_SUPPLIED DATA_:
Start of Block
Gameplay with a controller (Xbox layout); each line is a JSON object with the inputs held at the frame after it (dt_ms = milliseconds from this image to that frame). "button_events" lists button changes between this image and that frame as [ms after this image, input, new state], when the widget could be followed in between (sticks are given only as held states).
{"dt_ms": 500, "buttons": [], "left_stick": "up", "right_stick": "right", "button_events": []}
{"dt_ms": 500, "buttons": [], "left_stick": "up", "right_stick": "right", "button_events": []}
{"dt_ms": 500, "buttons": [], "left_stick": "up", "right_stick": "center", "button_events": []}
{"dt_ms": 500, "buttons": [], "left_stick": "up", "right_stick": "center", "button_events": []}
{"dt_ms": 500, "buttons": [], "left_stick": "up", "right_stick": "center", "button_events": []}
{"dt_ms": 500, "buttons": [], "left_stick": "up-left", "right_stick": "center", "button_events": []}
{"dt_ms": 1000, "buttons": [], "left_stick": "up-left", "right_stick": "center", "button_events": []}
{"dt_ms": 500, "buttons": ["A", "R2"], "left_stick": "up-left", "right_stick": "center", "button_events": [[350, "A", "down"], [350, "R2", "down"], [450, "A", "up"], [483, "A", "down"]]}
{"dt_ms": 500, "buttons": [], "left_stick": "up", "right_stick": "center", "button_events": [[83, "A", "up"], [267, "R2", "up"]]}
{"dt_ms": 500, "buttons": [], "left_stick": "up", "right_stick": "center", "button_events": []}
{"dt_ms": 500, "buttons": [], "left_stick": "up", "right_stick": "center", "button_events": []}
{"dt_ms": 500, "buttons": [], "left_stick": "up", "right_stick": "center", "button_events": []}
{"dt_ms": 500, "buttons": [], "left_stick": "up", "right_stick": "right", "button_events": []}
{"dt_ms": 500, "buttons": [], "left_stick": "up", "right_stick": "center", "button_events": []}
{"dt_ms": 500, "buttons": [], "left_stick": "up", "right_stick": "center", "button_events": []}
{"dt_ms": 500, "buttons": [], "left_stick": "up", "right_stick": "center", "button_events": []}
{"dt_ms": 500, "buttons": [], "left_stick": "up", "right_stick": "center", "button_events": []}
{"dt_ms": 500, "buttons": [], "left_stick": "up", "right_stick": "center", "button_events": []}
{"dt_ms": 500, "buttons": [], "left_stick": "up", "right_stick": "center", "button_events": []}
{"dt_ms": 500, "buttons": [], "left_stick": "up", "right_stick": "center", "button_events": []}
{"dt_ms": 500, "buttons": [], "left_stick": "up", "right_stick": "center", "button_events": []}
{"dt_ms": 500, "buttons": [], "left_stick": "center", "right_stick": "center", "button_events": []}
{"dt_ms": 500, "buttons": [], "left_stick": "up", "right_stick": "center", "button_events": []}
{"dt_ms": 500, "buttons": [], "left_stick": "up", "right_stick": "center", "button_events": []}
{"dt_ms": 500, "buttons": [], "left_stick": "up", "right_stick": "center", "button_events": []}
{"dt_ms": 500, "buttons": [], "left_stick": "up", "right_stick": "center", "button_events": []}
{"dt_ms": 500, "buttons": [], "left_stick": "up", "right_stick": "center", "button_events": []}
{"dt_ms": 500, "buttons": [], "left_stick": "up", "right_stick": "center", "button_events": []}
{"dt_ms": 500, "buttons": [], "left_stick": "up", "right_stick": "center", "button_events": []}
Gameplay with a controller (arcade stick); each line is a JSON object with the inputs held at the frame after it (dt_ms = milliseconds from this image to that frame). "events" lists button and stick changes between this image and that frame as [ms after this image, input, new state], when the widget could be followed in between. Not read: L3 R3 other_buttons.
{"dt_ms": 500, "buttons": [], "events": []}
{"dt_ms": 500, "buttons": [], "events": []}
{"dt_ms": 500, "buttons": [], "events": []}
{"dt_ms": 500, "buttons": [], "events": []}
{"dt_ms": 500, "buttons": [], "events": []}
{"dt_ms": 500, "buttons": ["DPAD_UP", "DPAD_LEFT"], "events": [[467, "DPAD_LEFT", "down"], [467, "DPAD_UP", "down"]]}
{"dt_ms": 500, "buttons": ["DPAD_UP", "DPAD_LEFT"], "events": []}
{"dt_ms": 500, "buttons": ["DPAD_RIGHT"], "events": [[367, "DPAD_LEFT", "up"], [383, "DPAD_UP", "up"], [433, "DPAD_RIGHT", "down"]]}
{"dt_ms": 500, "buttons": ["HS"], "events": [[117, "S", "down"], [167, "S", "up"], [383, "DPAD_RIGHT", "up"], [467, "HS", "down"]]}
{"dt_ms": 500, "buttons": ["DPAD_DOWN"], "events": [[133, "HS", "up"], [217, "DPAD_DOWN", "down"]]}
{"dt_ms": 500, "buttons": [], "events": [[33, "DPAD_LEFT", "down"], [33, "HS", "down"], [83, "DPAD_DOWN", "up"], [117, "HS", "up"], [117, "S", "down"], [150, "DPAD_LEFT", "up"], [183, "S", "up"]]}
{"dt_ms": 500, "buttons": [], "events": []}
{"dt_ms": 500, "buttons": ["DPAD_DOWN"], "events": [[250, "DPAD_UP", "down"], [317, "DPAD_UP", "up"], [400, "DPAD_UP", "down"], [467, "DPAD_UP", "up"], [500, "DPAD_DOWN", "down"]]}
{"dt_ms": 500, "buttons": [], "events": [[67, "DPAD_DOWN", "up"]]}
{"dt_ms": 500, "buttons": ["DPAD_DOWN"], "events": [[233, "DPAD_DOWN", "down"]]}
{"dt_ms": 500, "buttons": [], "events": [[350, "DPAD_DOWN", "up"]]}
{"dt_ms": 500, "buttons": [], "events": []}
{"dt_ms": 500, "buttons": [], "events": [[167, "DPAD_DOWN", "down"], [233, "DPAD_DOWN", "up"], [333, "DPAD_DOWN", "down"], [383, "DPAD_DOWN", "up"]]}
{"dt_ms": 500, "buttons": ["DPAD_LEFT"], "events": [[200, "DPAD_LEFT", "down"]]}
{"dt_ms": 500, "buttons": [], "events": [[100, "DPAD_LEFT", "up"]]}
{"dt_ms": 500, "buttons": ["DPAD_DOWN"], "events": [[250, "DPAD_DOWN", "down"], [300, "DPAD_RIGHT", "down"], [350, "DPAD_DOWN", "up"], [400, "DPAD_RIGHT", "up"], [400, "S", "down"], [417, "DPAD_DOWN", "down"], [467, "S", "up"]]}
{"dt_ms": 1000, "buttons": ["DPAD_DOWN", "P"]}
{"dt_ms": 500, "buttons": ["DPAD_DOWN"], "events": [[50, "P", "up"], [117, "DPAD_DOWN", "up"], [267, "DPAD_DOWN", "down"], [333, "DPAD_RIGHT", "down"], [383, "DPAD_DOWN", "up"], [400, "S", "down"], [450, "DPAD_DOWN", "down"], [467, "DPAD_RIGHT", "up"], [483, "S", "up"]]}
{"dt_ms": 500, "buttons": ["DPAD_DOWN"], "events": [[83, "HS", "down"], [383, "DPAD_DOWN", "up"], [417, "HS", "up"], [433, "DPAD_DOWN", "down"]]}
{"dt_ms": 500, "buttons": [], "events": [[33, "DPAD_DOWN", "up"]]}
End of Block
_EXERCISE_:
Without omitting anything, set down all the entries above again.

_EXERCISE OUTPUT_:
Gameplay with a controller (Xbox layout); each line is a JSON object with the inputs held at the frame after it (dt_ms = milliseconds from this image to that frame). "button_events" lists button changes between this image and that frame as [ms after this image, input, new state], when the widget could be followed in between (sticks are given only as held states).
{"dt_ms": 500, "buttons": [], "left_stick": "up", "right_stick": "right", "button_events": []}
{"dt_ms": 500, "buttons": [], "left_stick": "up", "right_stick": "right", "button_events": []}
{"dt_ms": 500, "buttons": [], "left_stick": "up", "right_stick": "center", "button_events": []}
{"dt_ms": 500, "buttons": [], "left_stick": "up", "right_stick": "center", "button_events": []}
{"dt_ms": 500, "buttons": [], "left_stick": "up", "right_stick": "center", "button_events": []}
{"dt_ms": 500, "buttons": [], "left_stick": "up-left", "right_stick": "center", "button_events": []}
{"dt_ms": 1000, "buttons": [], "left_stick": "up-left", "right_stick": "center", "button_events": []}
{"dt_ms": 500, "buttons": ["A", "R2"], "left_stick": "up-left", "right_stick": "center", "button_events": [[350, "A", "down"], [350, "R2", "down"], [450, "A", "up"], [483, "A", "down"]]}
{"dt_ms": 500, "buttons": [], "left_stick": "up", "right_stick": "center", "button_events": [[83, "A", "up"], [267, "R2", "up"]]}
{"dt_ms": 500, "buttons": [], "left_stick": "up", "right_stick": "center", "button_events": []}
{"dt_ms": 500, "buttons": [], "left_stick": "up", "right_stick": "center", "button_events": []}
{"dt_ms": 500, "buttons": [], "left_stick": "up", "right_stick": "center", "button_events": []}
{"dt_ms": 500, "buttons": [], "left_stick": "up", "right_stick": "right", "button_events": []}
{"dt_ms": 500, "buttons": [], "left_stick": "up", "right_stick": "center", "button_events": []}
{"dt_ms": 500, "buttons": [], "left_stick": "up", "right_stick": "center", "button_events": []}
{"dt_ms": 500, "buttons": [], "left_stick": "up", "right_stick": "center", "button_events": []}
{"dt_ms": 500, "buttons": [], "left_stick": "up", "right_stick": "center", "button_events": []}
{"dt_ms": 500, "buttons": [], "left_stick": "up", "right_stick": "center", "button_events": []}
{"dt_ms": 500, "buttons": [], "left_stick": "up", "right_stick": "center", "button_events": []}
{"dt_ms": 500, "buttons": [], "left_stick": "up", "right_stick": "center", "button_events": []}
{"dt_ms": 500, "buttons": [], "left_stick": "up", "right_stick": "center", "button_events": []}
{"dt_ms": 500, "buttons": [], "left_stick": "center", "right_stick": "center", "button_events": []}
{"dt_ms": 500, "buttons": [], "left_stick": "up", "right_stick": "center", "button_events": []}
{"dt_ms": 500, "buttons": [], "left_stick": "up", "right_stick": "center", "button_events": []}
{"dt_ms": 500, "buttons": [], "left_stick": "up", "right_stick": "center", "button_events": []}
{"dt_ms": 500, "buttons": [], "left_stick": "up", "right_stick": "center", "button_events": []}
{"dt_ms": 500, "buttons": [], "left_stick": "up", "right_stick": "center", "button_events": []}
{"dt_ms": 500, "buttons": [], "left_stick": "up", "right_stick": "center", "button_events": []}
{"dt_ms": 500, "buttons": [], "left_stick": "up", "right_stick": "center", "button_events": []}
Gameplay with a controller (arcade stick); each line is a JSON object with the inputs held at the frame after it (dt_ms = milliseconds from this image to that frame). "events" lists button and stick changes between this image and that frame as [ms after this image, input, new state], when the widget could be followed in between. Not read: L3 R3 other_buttons.
{"dt_ms": 500, "buttons": [], "events": []}
{"dt_ms": 500, "buttons": [], "events": []}
{"dt_ms": 500, "buttons": [], "events": []}
{"dt_ms": 500, "buttons": [], "events": []}
{"dt_ms": 500, "buttons": [], "events": []}
{"dt_ms": 500, "buttons": ["DPAD_UP", "DPAD_LEFT"], "events": [[467, "DPAD_LEFT", "down"], [467, "DPAD_UP", "down"]]}
{"dt_ms": 500, "buttons": ["DPAD_UP", "DPAD_LEFT"], "events": []}
{"dt_ms": 500, "buttons": ["DPAD_RIGHT"], "events": [[367, "DPAD_LEFT", "up"], [383, "DPAD_UP", "up"], [433, "DPAD_RIGHT", "down"]]}
{"dt_ms": 500, "buttons": ["HS"], "events": [[117, "S", "down"], [167, "S", "up"], [383, "DPAD_RIGHT", "up"], [467, "HS", "down"]]}
{"dt_ms": 500, "buttons": ["DPAD_DOWN"], "events": [[133, "HS", "up"], [217, "DPAD_DOWN", "down"]]}
{"dt_ms": 500, "buttons": [], "events": [[33, "DPAD_LEFT", "down"], [33, "HS", "down"], [83, "DPAD_DOWN", "up"], [117, "HS", "up"], [117, "S", "down"], [150, "DPAD_LEFT", "up"], [183, "S", "up"]]}
{"dt_ms": 500, "buttons": [], "events": []}
{"dt_ms": 500, "buttons": ["DPAD_DOWN"], "events": [[250, "DPAD_UP", "down"], [317, "DPAD_UP", "up"], [400, "DPAD_UP", "down"], [467, "DPAD_UP", "up"], [500, "DPAD_DOWN", "down"]]}
{"dt_ms": 500, "buttons": [], "events": [[67, "DPAD_DOWN", "up"]]}
{"dt_ms": 500, "buttons": ["DPAD_DOWN"], "events": [[233, "DPAD_DOWN", "down"]]}
{"dt_ms": 500, "buttons": [], "events": [[350, "DPAD_DOWN", "up"]]}
{"dt_ms": 500, "buttons": [], "events": []}
{"dt_ms": 500, "buttons": [], "events": [[167, "DPAD_DOWN", "down"], [233, "DPAD_DOWN", "up"], [333, "DPAD_DOWN", "down"], [383, "DPAD_DOWN", "up"]]}
{"dt_ms": 500, "buttons": ["DPAD_LEFT"], "events": [[200, "DPAD_LEFT", "down"]]}
{"dt_ms": 500, "buttons": [], "events": [[100, "DPAD_LEFT", "up"]]}
{"dt_ms": 500, "buttons": ["DPAD_DOWN"], "events": [[250, "DPAD_DOWN", "down"], [300, "DPAD_RIGHT", "down"], [350, "DPAD_DOWN", "up"], [400, "DPAD_RIGHT", "up"], [400, "S", "down"], [417, "DPAD_DOWN", "down"], [467, "S", "up"]]}
{"dt_ms": 1000, "buttons": ["DPAD_DOWN", "P"]}
{"dt_ms": 500, "buttons": ["DPAD_DOWN"], "events": [[50, "P", "up"], [117, "DPAD_DOWN", "up"], [267, "DPAD_DOWN", "down"], [333, "DPAD_RIGHT", "down"], [383, "DPAD_DOWN", "up"], [400, "S", "down"], [450, "DPAD_DOWN", "down"], [467, "DPAD_RIGHT", "up"], [483, "S", "up"]]}
{"dt_ms": 500, "buttons": ["DPAD_DOWN"], "events": [[83, "HS", "down"], [383, "DPAD_DOWN", "up"], [417, "HS", "up"], [433, "DPAD_DOWN", "down"]]}
{"dt_ms": 500, "buttons": [], "events": [[33, "DPAD_DOWN", "up"]]}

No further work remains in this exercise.